🤖 AI Summary
Existing spectral token mixers lack a consistency constraint across frequency channels, hindering effective integration of global spectral information. To address this limitation, this work proposes CHASM, a method that introduces structured inductive bias by sharing learnable channel feature bases across all frequencies to enforce global consistency, while preserving frequency-specific positive gains to accommodate local spectral variations. The operator is applied separably along the spatial axis for computational efficiency. By integrating with the Fourier transform, CHASM enables highly effective spectral mixing and consistently outperforms existing spectral mixing baselines—using the same backbone architecture—across diverse tasks including accelerated MRI reconstruction, undersampled MRI segmentation, and natural image restoration.
📝 Abstract
Spectral token mixers based on Fourier transforms provide an efficient way to model global interactions in visual feature maps.
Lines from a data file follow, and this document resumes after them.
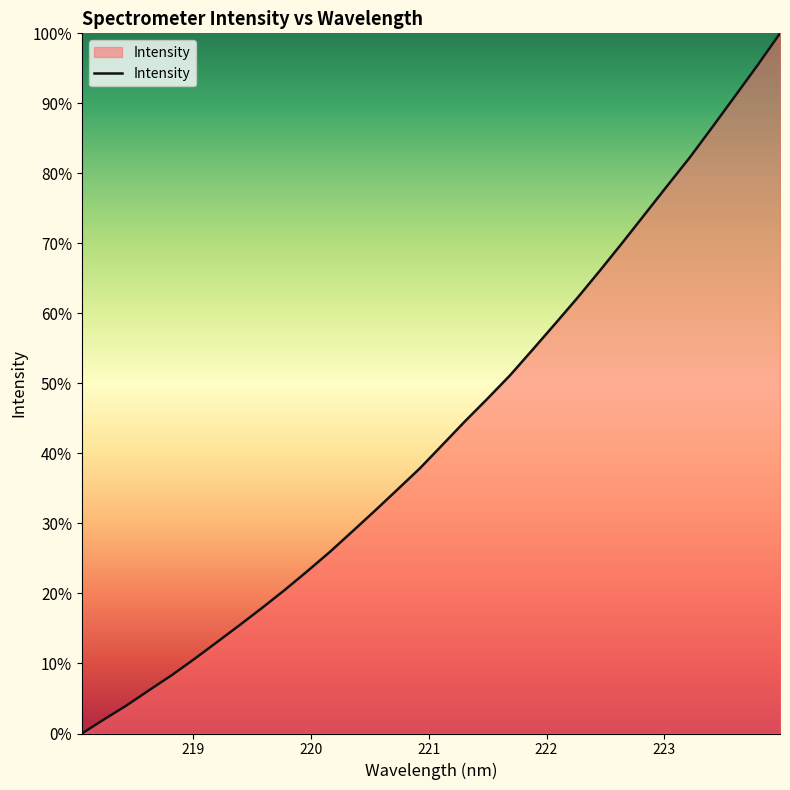

What is the maximum value shown in the chart?

100.0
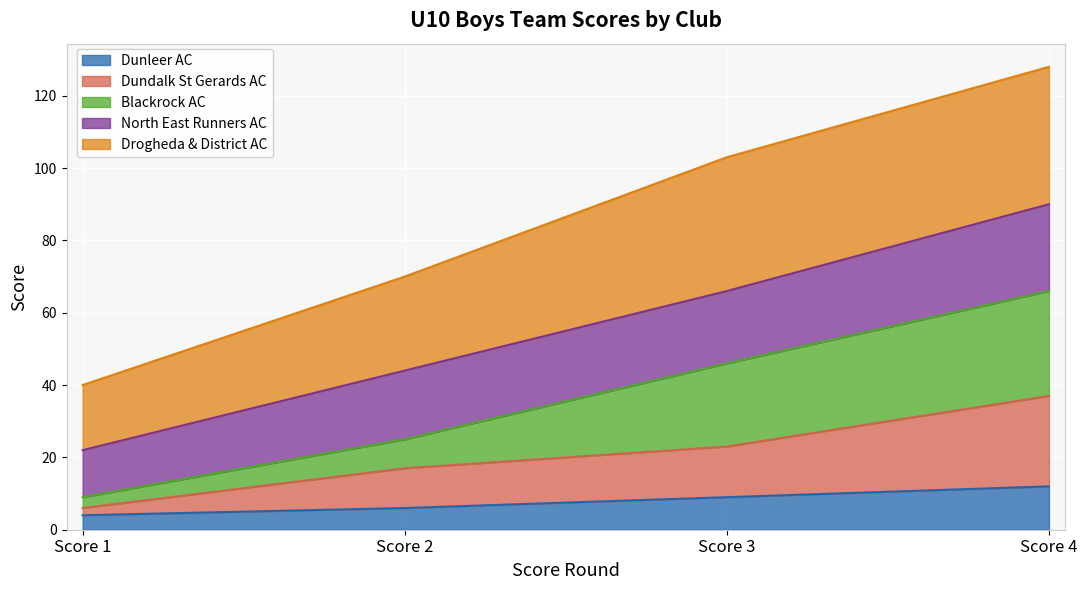

The Dunleer AC series shows 4 at Score 1. True or false?

True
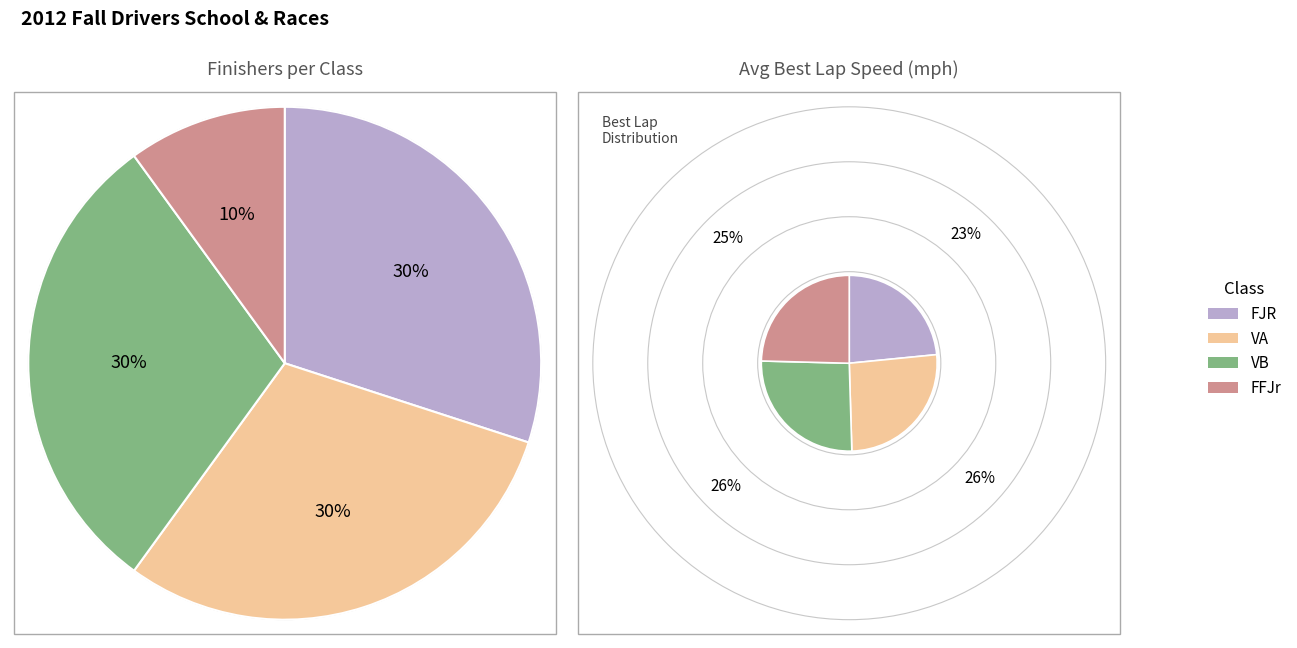

Rank the categories by value from highest to lowest.

FJR, VA, VB, FFJr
Existing designs often either apply filter-wise spectral responses along fixed channel axes, or learn adaptive frequency-indexed channel mixing without explicitly aligning the channel directions used across frequencies. We propose CHASM, a Cross-frequency Harmonized Axis-Separable Mixer, as a structured middle ground. CHASM separates what should be shared from what should remain frequency-specific: all frequencies share a learned channel eigenbasis, while each frequency retains its own positive spectral gains. The shared basis makes channel directions comparable across the spectrum, whereas the positive gains preserve local spectral adaptivity. CHASM applies this structured operator separably along the height and width axes and is used as a drop-in replacement mixer inside existing backbones. We provide a structural characterization of the shared-basis operator family and evaluate CHASM through controlled same-backbone comparisons. Across accelerated MRI reconstruction, undersampled MRI segmentation, and natural-image reconstruction, CHASM consistently improves over same-backbone spectral-mixer baselines. Ablations show that removing the shared-basis constraint weakens performance, and randomizing coherent sampling geometry substantially reduces the gain, supporting cross-frequency harmonization as a useful inductive bias for spectral token operators.